Figure 8. Deletion of Adora2a suppresses the tumor development in a NE lung cancer model.

(A) A schematic showing the method of generation of a NE lung cancer model. Briefly, the Cre-expressing adenovirus (Adeno-Cre) were intratracheally injected into the Rb1^fl/fl; Trp53^fl/fl and Rb1^fl/fl; Trp53^fl/fl; Adora2a^fl/fl mice to establish the Adeno-DKO and Adeno-TKO lung cancer mouse models. (B) Body weight of Adeno-DKO (n = 8) and Adeno-TKO (n = 8) mice at early stage of 90 days after Adeno-Cre injection. (C) The H&E staining displays overall tumor formation of Adeno-DKO and Adeno-TKO mice in the lung at early stage; scale bar: 1 mm; zoom image scale bar: 50 μm. IHC images demonstrate the expression of SYP and Ki67 in the lung tumor of Adeno-DKO and Adeno-TKO mice, scale bar = 100 μm; zoom image scale bar: 30 μm. (D) The lung tissues of Adeno-DKO and Adeno-TKO mice at late stage of 240 days after Adeno-Cre administration are shown. Dotted red lines indicate the tumor area on the lung tissue. Scale bar: 2mm. (E) Quantification of lung tumor lesions with distinct diameters in Adeno-DKO (n = 4) and Adeno-TKO (n = 3) mice at late stage of 240 days after Adeno-Cre injection. (F) H&E images exhibit tumor formations in the lung of Adeno-DKO and Adeno-TKO mice at late stage of 240 days after Adeno-Cre injection. Scale bar: 1 mm. For statistical analysis, student’s t test was used for B. **P < 0.01, data are presented as mean ± SEM.

Figure 9. Pharmacological inhibition of ADORA2A restrains NE tumor growth in vitro and in vivo.

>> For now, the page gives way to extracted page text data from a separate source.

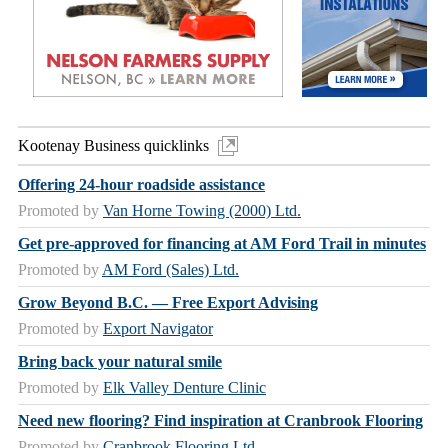
Kootenay Business quicklinks
Offering 24-hour roadside assistance
Promoted by
Van Horne Towing (2000) Ltd.
Get pre-approved for financing at AM Ford Trail in minutes
Promoted by
AM Ford (Sales) Ltd.
Grow Beyond B.C. — Free Export Advising
Promoted by
Export Navigator
Bring back your natural smile
Promoted by
Elk Valley Denture Clinic
Need new flooring? Find inspiration at Cranbrook Flooring
Promoted by
Cranbrook Flooring Ltd.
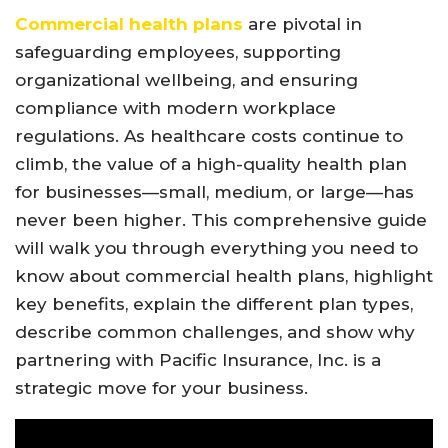
Commercial health plans
are pivotal in
safeguarding employees, supporting
organizational wellbeing, and ensuring
compliance with modern workplace
regulations. As healthcare costs continue to
climb, the value of a high-quality health plan
for businesses—small, medium, or large—has
never been higher. This comprehensive guide
will walk you through everything you need to
know about commercial health plans, highlight
key benefits, explain the different plan types,
describe common challenges, and show why
partnering with Pacific Insurance, Inc. is a
strategic move for your business.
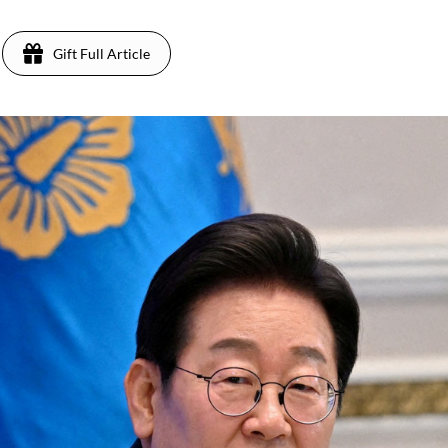
Gift Full Article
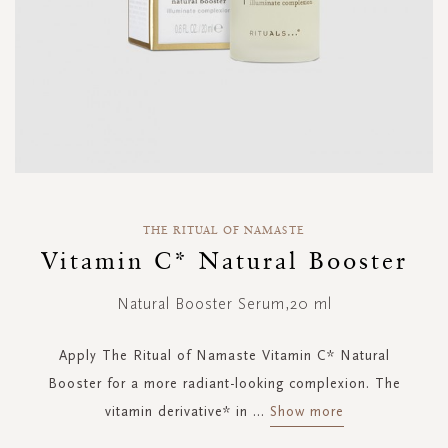
Skip
to
THE RITUAL OF NAMASTE
the
Vitamin C* Natural Booster
beginning
of
Natural Booster Serum,20 ml
the
images
gallery
Apply The Ritual of Namaste Vitamin C* Natural
Booster for a more radiant-looking complexion. The
vitamin derivative* in
...
Show more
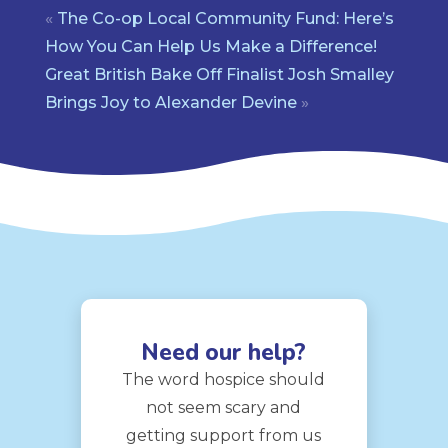
«
The Co-op Local Community Fund: Here’s
How You Can Help Us Make a Difference!
Great British Bake Off Finalist Josh Smalley
Brings Joy to Alexander Devine
»
Need our help?
The word hospice should
not seem scary and
getting support from us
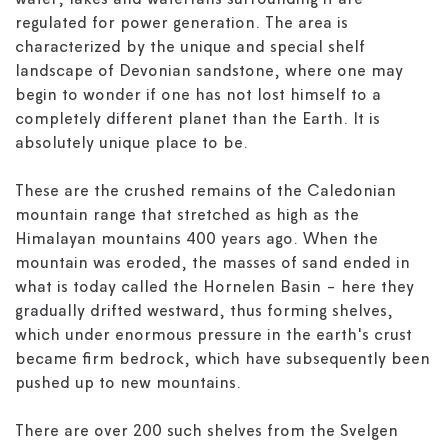
water, lakes and waterfalls surrounding it are
regulated for power generation. The area is
characterized by the unique and special shelf
landscape of Devonian sandstone, where one may
begin to wonder if one has not lost himself to a
completely different planet than the Earth. It is
absolutely unique place to be.
These are the crushed remains of the Caledonian
mountain range that stretched as high as the
Himalayan mountains 400 years ago. When the
mountain was eroded, the masses of sand ended in
what is today called the Hornelen Basin - here they
gradually drifted westward, thus forming shelves,
which under enormous pressure in the earth's crust
became firm bedrock, which have subsequently been
pushed up to new mountains.
There are over 200 such shelves from the Svelgen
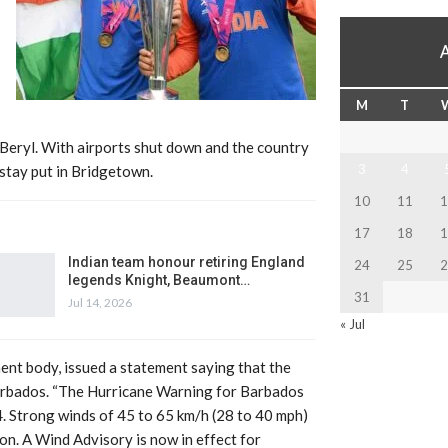
M
T
Beryl. With airports shut down and the country
3
4
stay put in Bridgetown.
10
11
1
17
18
1
Indian team honour retiring England
24
25
2
legends Knight, Beaumont…
31
Jul 14, 2026
« Jul
nt body, issued a statement saying that the
arbados. “The Hurricane Warning for Barbados
Strong winds of 45 to 65 km/h (28 to 40 mph)
oon. A Wind Advisory is now in effect for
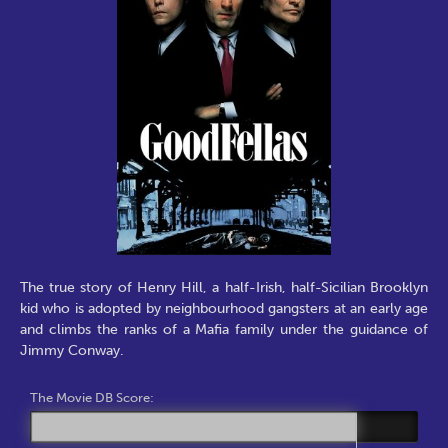
The true story of Henry Hill, a half-Irish, half-Sicilian Brooklyn
kid who is adopted by neighbourhood gangsters at an early age
and climbs the ranks of a Mafia family under the guidance of
Jimmy Conway.
The Movie DB Score:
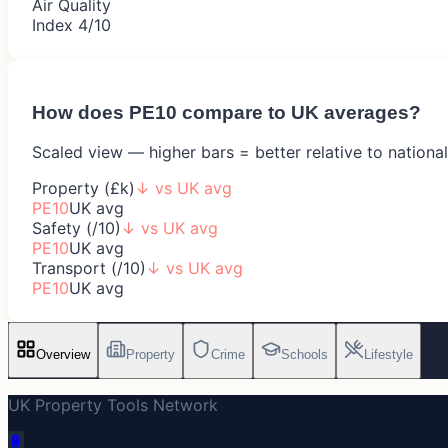
Air Quality
Index 4/10
How does
PE10
compare to UK averages?
Scaled view — higher bars = better relative to nationa
Property (£k)
↓
vs UK avg
PE10
UK avg
Safety (/10)
↓
vs UK avg
PE10
UK avg
Transport (/10)
↓
vs UK avg
PE10
UK avg
Overview
Property
Crime
Schools
Lifestyle
UK Property Tools Network
🔋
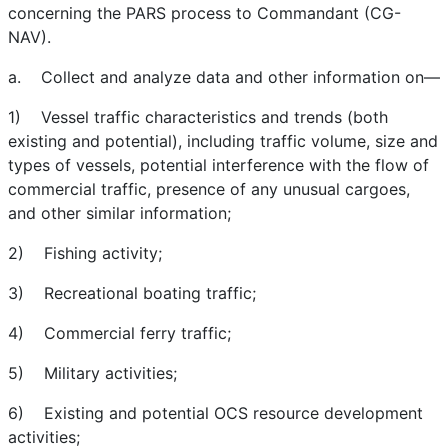
concerning the PARS process to Commandant (CG-
NAV).
a. Collect and analyze data and other information on—
1) Vessel traffic characteristics and trends (both
existing and potential), including traffic volume, size and
types of vessels, potential interference with the flow of
commercial traffic, presence of any unusual cargoes,
and other similar information;
2) Fishing activity;
3) Recreational boating traffic;
4) Commercial ferry traffic;
5) Military activities;
6) Existing and potential OCS resource development
activities;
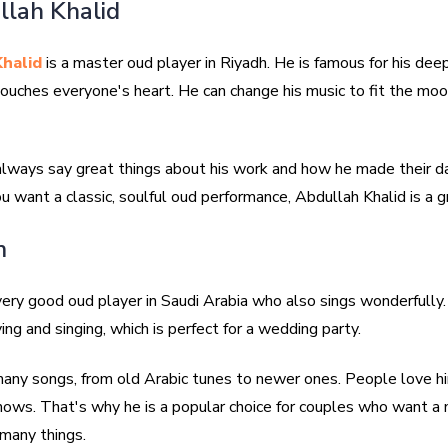
llah Khalid
halid
is a master oud player in Riyadh. He is famous for his dee
touches everyone's heart. He can change his music to fit the moo
 always say great things about his work and how he made their d
you want a classic, soulful oud performance, Abdullah Khalid is a g
m
very good oud player in Saudi Arabia who also sings wonderfully.
ing and singing, which is perfect for a wedding party.
ny songs, from old Arabic tunes to newer ones. People love him
shows. That's why he is a popular choice for couples who want a 
many things.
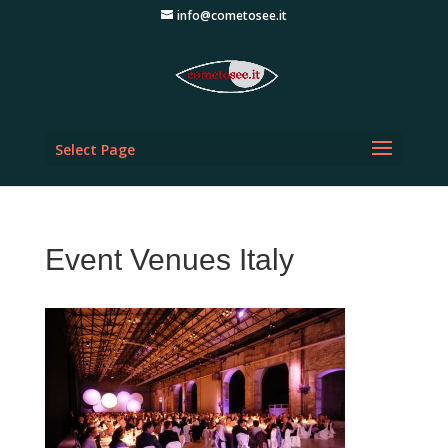
info@cometosee.it
Select Page
Event Venues Italy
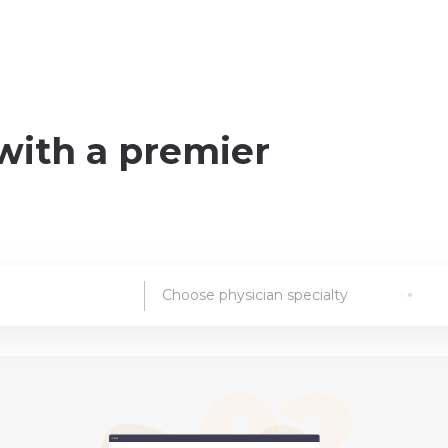
with a premier
Choose physician specialty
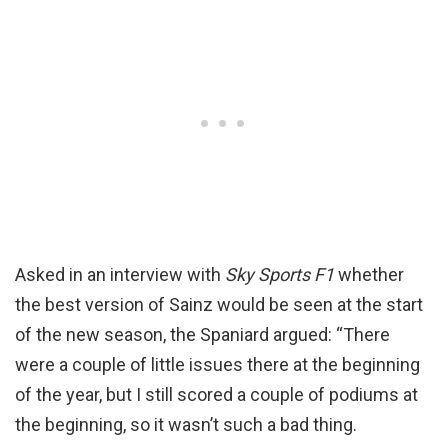
Asked in an interview with
Sky Sports F1
whether
the best version of Sainz would be seen at the start
of the new season, the Spaniard argued: “There
were a couple of little issues there at the beginning
of the year, but I still scored a couple of podiums at
the beginning, so it wasn’t such a bad thing.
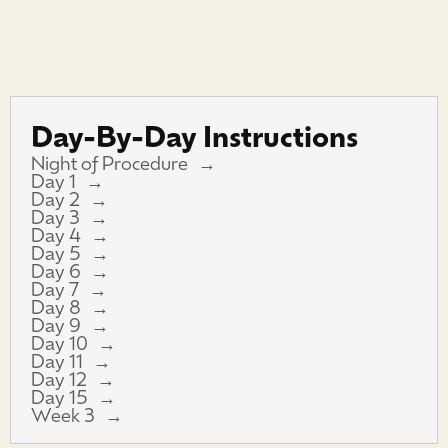
Day-By-Day Instructions
Night of Procedure
Day 1
Day 2
Day 3
Day 4
Day 5
Day 6
Day 7
Day 8
Day 9
Day 10
Day 11
Day 12
Day 15
Week 3
简体中文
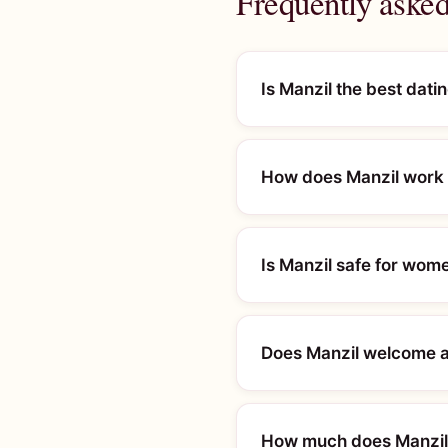
Frequently asked
Is Manzil the best dati
How does Manzil work 
Is Manzil safe for wom
Does Manzil welcome al
How much does Manzil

(A and B) The Cell Titer Glo assay shows that the ADORA2A antagonist SCH58261 restrains the proliferation of LASCPC-01 (A) and LNCaP/AR-shRB1/TP53 (B) NEPC cells in vitro (n = 4 biological replicates/group). (C and D) SCH58261 exerts no inhibitory effect on the proliferation of VCaP (C) cells and LNCaP/AR (D) ADPC cells in vitro (n = 4 biological replicates/group). (E and F) The in vivo tumor growth curves (E) and the endpoint tumors (F) derived from TRAMP-C1 (TC1) cells that were treated with either vehicle and SCH58261 (vehicle, n = 10; SCH58261, n = 6; Cells were subcutaneously injected into 6-week-old male BALB/c nude hosts). (G and H) The in vivo tumor growth curves (G) and the endpoint tumors (H) derived from Myc-CaP cells that were treated with either vehicle and SCH58261 (vehicle, n = 14; SCH58261, n = 14; Cells were s.c. inoculated into 6-week-old male FVB hosts). (I and J) The in vivo tumor growth curves (I) and the endpoint tumors (J) derived from LASCPC-01 cells that were treated with either vehicle and SCH58261 (vehicle, n = 13; SCH58261, n = 13; cells were s.c. injected into 6-week-old male BALB/c nude mice). (K and L) The in vivo tumor growth curves (I) and the endpoint tumors (J) derived from NCI-H146 cells that were treated with either vehicle and SCH58261 (vehicle, n = 5; SCH58261, n = 7; cells were s.c. injected into 6-week-old male BALB/c nude hosts). Student’s t test was used in A–D, E, G, I, and K. *P < 0.05, **P < 0.01. The SCH58261 powder was dissolved in 3% DMSO, 10% HS-15, and 87% saline solution. 3 mg/kg SCH58261 was i.p. administered to each mouse every other day.